Sunday, November 11, 2012

Tunnel Vision: Pitve to Zavala, a Road Trip to Remember on Hvar

A film set in the making or claustrophobic hell? Whatever your feelings, a trip through the Pitve - Zavala tunnel is not easily forgotten.
Tunnel Vision: Pitve to Zavala, a Road Trip to Remember on Hvar - LavanderMan (
For an island that has been voted among the top ten most beautiful by Conde Nast readers, and whose glitzy main town has been dubbed the new St. Tropez, visitors to Hvar could be forgiven for expecting a well-developed, highly sophisticated tourism offer.
A-list celebrities are regular visitors in the waterfront cafes in Hvar Town, but there are other, less developed tourist attractions, which linger long in the memory. On an island with a permanent population of 11,500, which functions well without roundabouts or permanent traffic lights, some of the best holiday memories are of places far from the bright lights of Hvar Town, such as the Pitve - Zavala tunnel, one of the great road trips in Europe.

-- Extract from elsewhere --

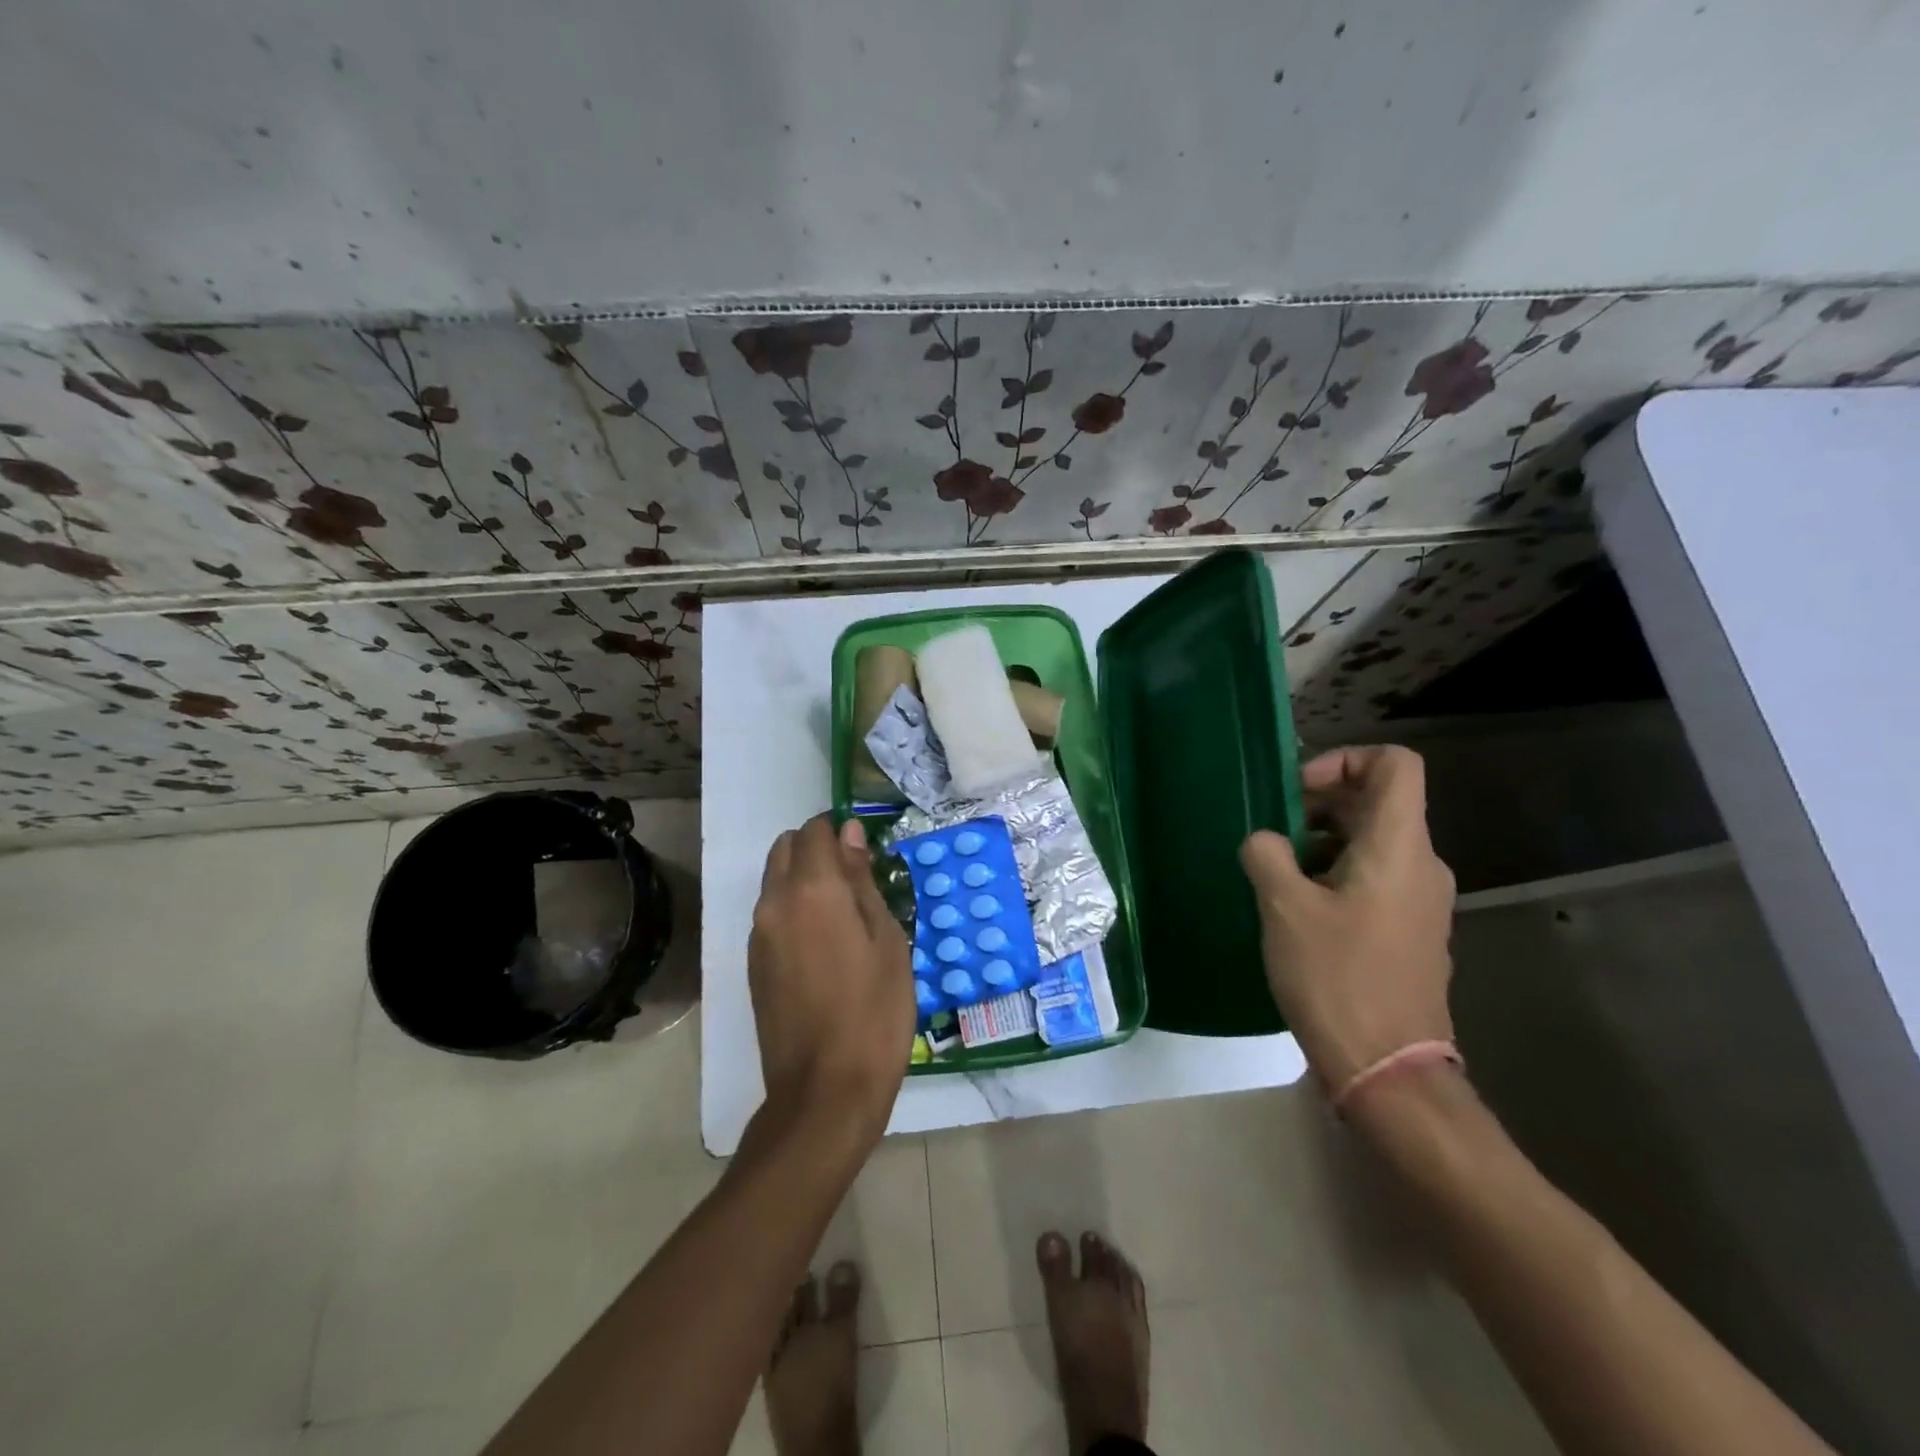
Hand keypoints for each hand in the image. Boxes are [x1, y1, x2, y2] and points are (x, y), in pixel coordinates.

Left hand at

History of the Pitve - Zavala Tunnel
Work on the tunnel began in 1962 by local authorities, as a means of passing water pipes to the south of the island. Never intended to be a passenger tunnel, the drilling of the rock was crude and practical. The result, a 1.4km tunnel approximately 2.30m across, has been a lifeline connecting the southern settlements of Zavala, Ivan Dolac and Sveta Nedelja to Pitve, Jelsa and beyond, but the tunnel is definitely a case of practicality over comfort; there are no lights in the tunnel, water seeps the rock overhead, causing minor flooding problems, and passing options for two cars are extremely limited.

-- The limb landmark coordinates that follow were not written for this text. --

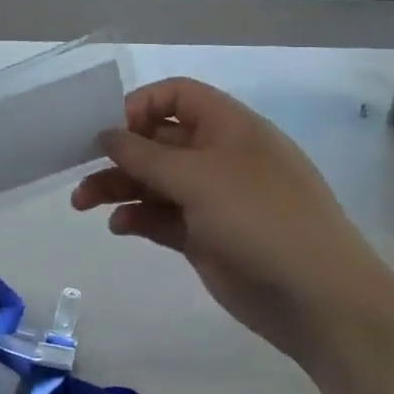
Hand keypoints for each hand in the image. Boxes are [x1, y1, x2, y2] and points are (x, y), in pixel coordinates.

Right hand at [70, 77, 393, 361]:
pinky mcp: (203, 236)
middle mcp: (218, 156)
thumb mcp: (198, 177)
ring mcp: (211, 198)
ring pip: (153, 181)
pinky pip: (160, 217)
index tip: (106, 130)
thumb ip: (145, 154)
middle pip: (157, 140)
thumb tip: (106, 135)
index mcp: (228, 127)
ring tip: (82, 203)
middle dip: (118, 153)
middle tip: (78, 169)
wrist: (315, 297)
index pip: (176, 96)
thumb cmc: (260, 218)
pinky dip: (137, 218)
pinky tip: (119, 227)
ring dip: (118, 187)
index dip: (140, 105)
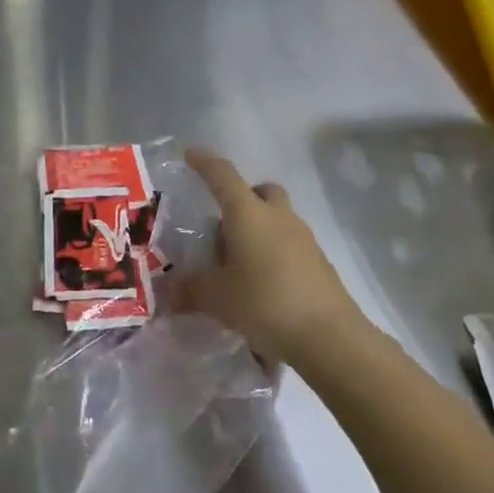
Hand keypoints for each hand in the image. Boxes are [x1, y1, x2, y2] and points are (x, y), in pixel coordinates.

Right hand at [174, 147, 365, 367]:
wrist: (330, 338)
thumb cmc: (265, 302)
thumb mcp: (216, 298)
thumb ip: (188, 290)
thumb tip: (163, 292)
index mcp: (248, 213)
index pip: (222, 175)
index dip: (204, 163)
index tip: (190, 154)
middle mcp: (277, 217)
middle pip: (260, 191)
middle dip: (242, 197)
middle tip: (221, 222)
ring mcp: (303, 239)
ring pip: (277, 218)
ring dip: (257, 228)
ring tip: (236, 261)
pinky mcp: (318, 264)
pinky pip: (289, 245)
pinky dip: (272, 253)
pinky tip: (260, 283)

Tunnel Etiquette: The Occasional Traffic Lights
The tunnel has two distinct seasons, local and tourist. As the tunnel is not wide enough for two cars to pass, the tourist season has recently brought about the introduction of the first seasonal traffic lights on Hvar, an upgrade from a previous system operated by walkie-talkies.
Timing is everything. The lights remain green for sixty seconds only, followed by six minutes of red. In that time motorists are expected to navigate their way through the tunnel, although several tourists, unnerved by the sudden darkness and primitive conditions, have encountered numerous problems. While the sudden plunge into darkness and wading through surface water can be disorientating, it is nothing compared to the effects on the eyes when one emerges into the bright sunshine after 1.4km. Judge for yourselves with a virtual Pitve - Zavala Tunnel Tour in this short video.

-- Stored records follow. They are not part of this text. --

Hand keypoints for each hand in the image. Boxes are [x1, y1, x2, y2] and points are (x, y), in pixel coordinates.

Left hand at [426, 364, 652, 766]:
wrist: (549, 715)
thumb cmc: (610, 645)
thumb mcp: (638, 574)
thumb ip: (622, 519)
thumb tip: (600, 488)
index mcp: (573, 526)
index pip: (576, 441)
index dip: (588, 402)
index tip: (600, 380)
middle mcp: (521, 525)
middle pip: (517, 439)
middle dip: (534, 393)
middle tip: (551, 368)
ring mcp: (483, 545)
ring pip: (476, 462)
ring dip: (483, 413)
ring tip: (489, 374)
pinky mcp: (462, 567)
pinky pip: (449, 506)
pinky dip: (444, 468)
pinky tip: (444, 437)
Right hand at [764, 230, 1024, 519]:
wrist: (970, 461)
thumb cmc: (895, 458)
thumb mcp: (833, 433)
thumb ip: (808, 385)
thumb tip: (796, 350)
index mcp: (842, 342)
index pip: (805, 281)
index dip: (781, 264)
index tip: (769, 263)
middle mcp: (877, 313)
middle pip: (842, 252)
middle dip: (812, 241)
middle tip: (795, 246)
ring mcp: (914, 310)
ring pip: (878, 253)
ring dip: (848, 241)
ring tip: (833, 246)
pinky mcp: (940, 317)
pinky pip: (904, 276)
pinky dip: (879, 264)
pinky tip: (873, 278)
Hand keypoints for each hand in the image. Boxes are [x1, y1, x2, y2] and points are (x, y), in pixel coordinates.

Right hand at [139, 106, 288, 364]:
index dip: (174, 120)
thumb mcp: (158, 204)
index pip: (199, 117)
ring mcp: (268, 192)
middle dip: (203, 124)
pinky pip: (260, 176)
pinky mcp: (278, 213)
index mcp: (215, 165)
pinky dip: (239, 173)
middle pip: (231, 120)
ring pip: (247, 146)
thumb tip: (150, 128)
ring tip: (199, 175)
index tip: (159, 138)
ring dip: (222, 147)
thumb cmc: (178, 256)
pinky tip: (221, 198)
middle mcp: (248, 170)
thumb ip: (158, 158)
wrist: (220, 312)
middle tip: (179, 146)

Tunnel Etiquette: Passing Places and Waiting Times
The lights come into operation in May and work until the end of the season, which is when the real fun begins in the tunnel. The local rules are simple: upon entering the tunnel, if there are no headlights coming the opposite way, one may progress; approaching headlights require drivers to wait.
That would be too easy. There are two roughly dug out passing points in the tunnel, and regular users who are confident in their abilities, feel able to judge the distance of the approaching car, making snap judgments as to their ability to make it to the first passing place on time. They do not always get it right. Throw a nervous tourist, unsure of the rules, into the mix, and the prospect of reversing back half a kilometre in claustrophobic darkness can cause chaos.
New Roads to Zavala and Sveta Nedelja
Fortunately for all, the opening of two new roads has helped to relieve the pressure on the tunnel, as well as alleviate some of the traffic congestion through the historic village of Pitve. A fire road over the top of the hill is passable for more vehicles, while the long awaited road from Dubovica to Sveta Nedelja has made the south side not only more accessible to and from Hvar Town, but also reduced the need to use the tunnel. Even if it is not on your route, it is worth a visit for the ultimate tunnel vision experience.